L’abrogazione della soglia minima del 40% per l’attribuzione del premio di maggioranza alla lista o al gruppo di liste collegate al Sindaco eletto al primo turno renderebbe dunque possibile ciò che sinora è stato giudicato incostituzionale, e cioè la sovra-rappresentazione delle liste collegate al Sindaco ben oltre quel range del 14-15 per cento che la Corte costituzionale ha ritenuto ammissibile in forza delle ragioni di governabilità. Il non subordinare l’attribuzione del premio di maggioranza al raggiungimento di una soglia minima di voti, con il conseguente rischio di trasformare una maggioranza relativa di voti, anche modesta, in una maggioranza assoluta di seggi, finirebbe per determinare un’alterazione della rappresentanza democratica.
Né varrebbe obiettare che l’attribuzione del premio di maggioranza alla lista o alle liste collegate al Sindaco eletto indipendentemente dalla percentuale di voti ottenuta è esattamente quanto si verifica in caso di elezione del Sindaco al secondo turno di ballottaggio.
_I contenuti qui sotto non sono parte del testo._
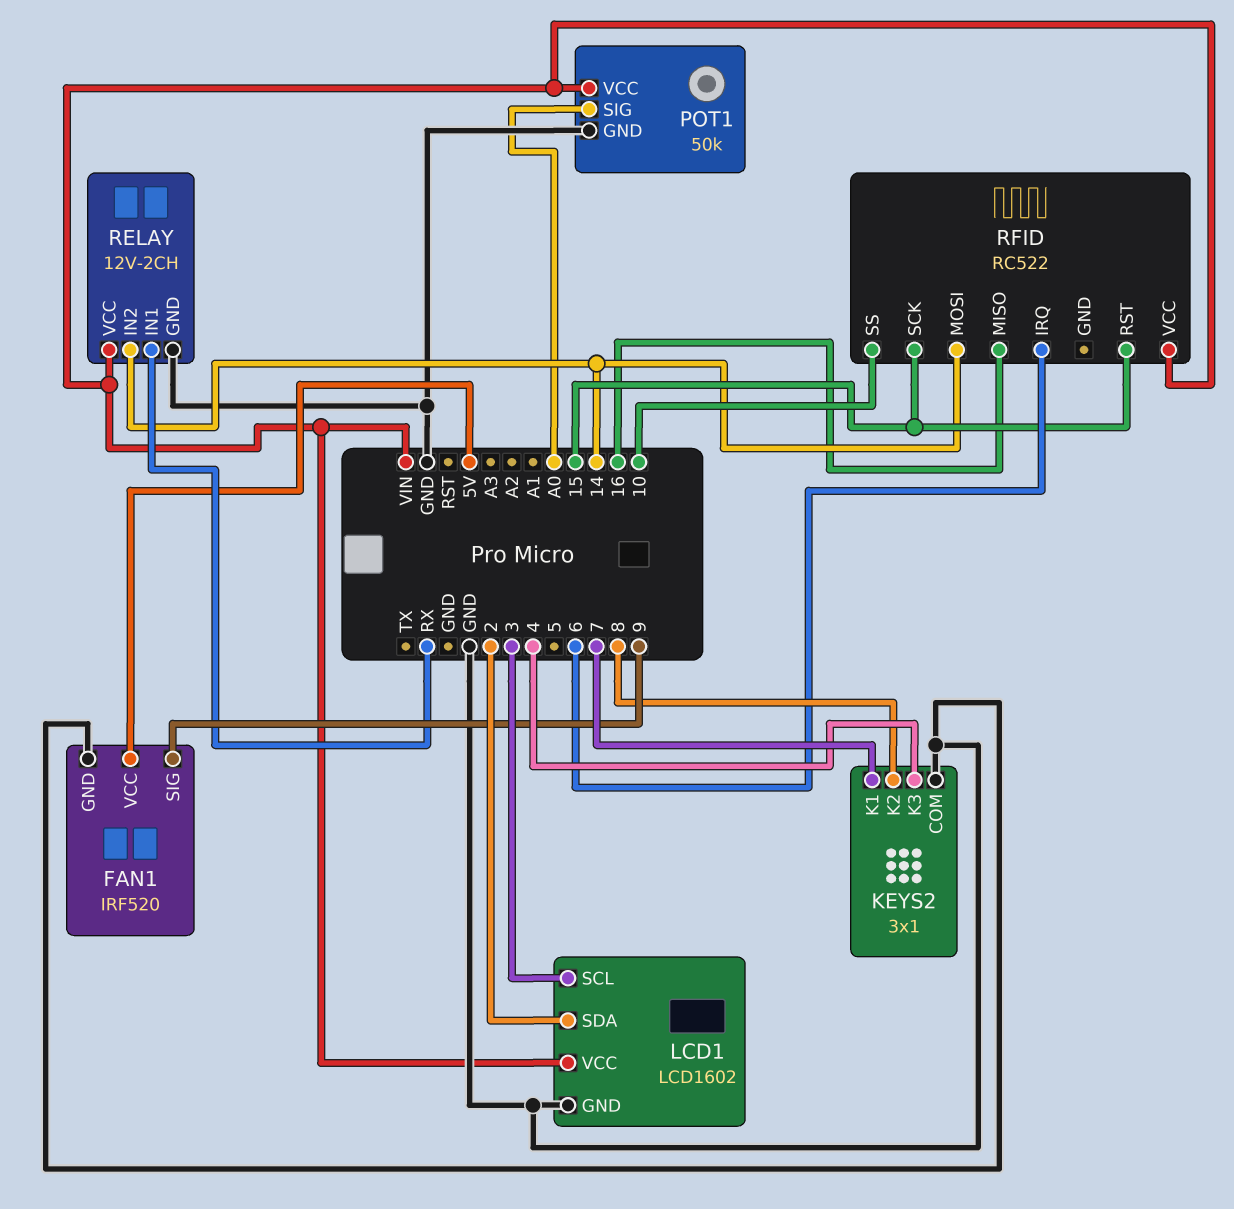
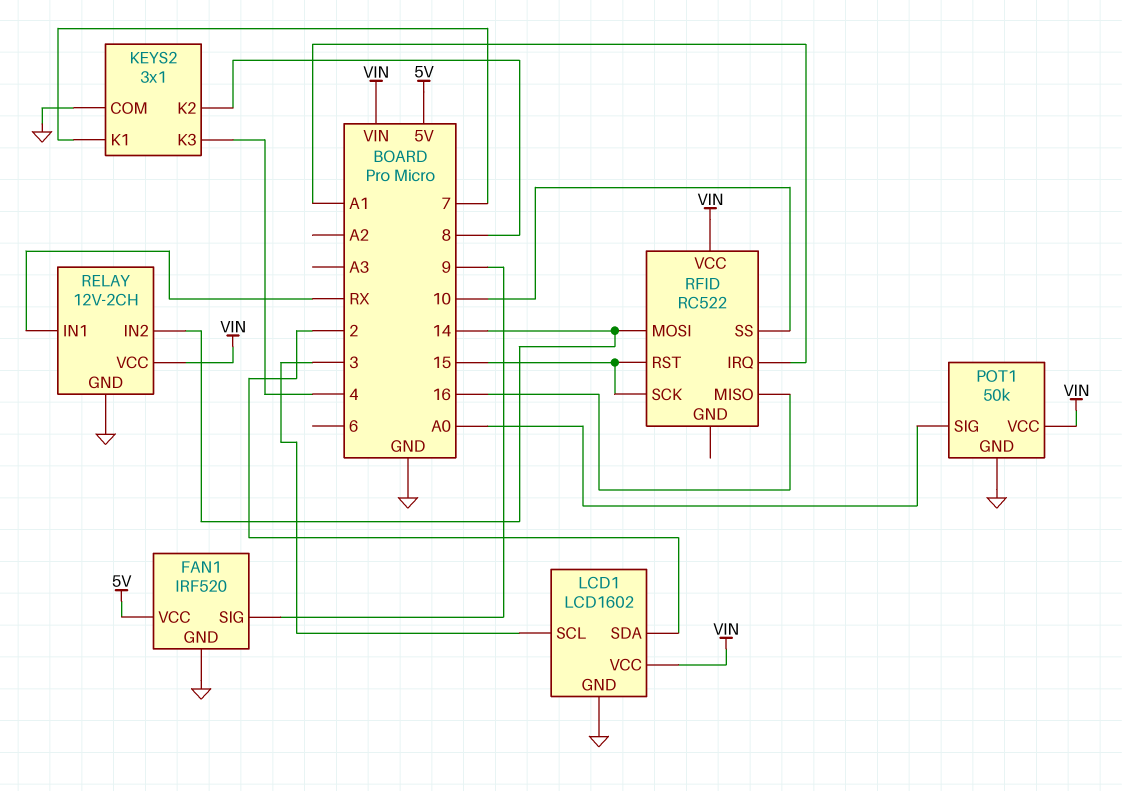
RFID pin IRQ: 6 -> A1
Infatti, come chiarito dalla Corte costituzionale nella sentenza n. 275/2014, richiamando la 107/1996, ciò che giustifica l’attribuzione del premio di maggioranza alla lista o alle liste collegate al Sindaco eletto al secondo turno, indipendentemente dal consenso elettorale ottenuto, è il fatto che il turno di ballottaggio non è, per così dire, il secondo tempo della stessa partita (come la stessa Corte, nella sentenza n. 35/2017, ha giudicato il turno di ballottaggio previsto dalla legge elettorale nazionale n. 52/2015, il c.d. Italicum), ma un’altra partita, perché manca il voto di lista e, dunque, il voto disgiunto, ed è possibile, come detto, tra i due turni la possibilità che alle originarie coalizioni si possano aggiungere altre liste. Nel votare il candidato Sindaco, dunque, l’elettore vota le liste a lui collegate per cui la maggioranza assoluta ottenuta dal primo legittima la maggioranza consiliare delle seconde.
La riforma proposta determinerebbe dunque una eccessiva sovra-rappresentazione delle forze politiche di maggioranza a scapito di quelle di minoranza, quando invece, in democrazia, le leggi elettorali devono sempre cercare di conciliare stabilità di governo e rappresentanza delle forze politiche. Essa, invece, sacrificherebbe eccessivamente la seconda sull’altare della prima, esaltando oltre ogni ragionevole misura l’elemento personalistico-maggioritario dell’elezione diretta del sindaco su quello della rappresentatività dell’assemblea elettiva comunale.
Se a tutto questo aggiungiamo che si vorrebbe per la prima volta modificare unilateralmente una legge elettorale, quale quella per i Comuni, che in questi più di trent’anni ha funzionato bene, dando stabilità e coerenza politica all’azione amministrativa dei Comuni, ci sono abbastanza argomenti per concludere che siamo dinanzi ad una proposta di riforma basata su presupposti errati, politicamente inopportuna e costituzionalmente illegittima.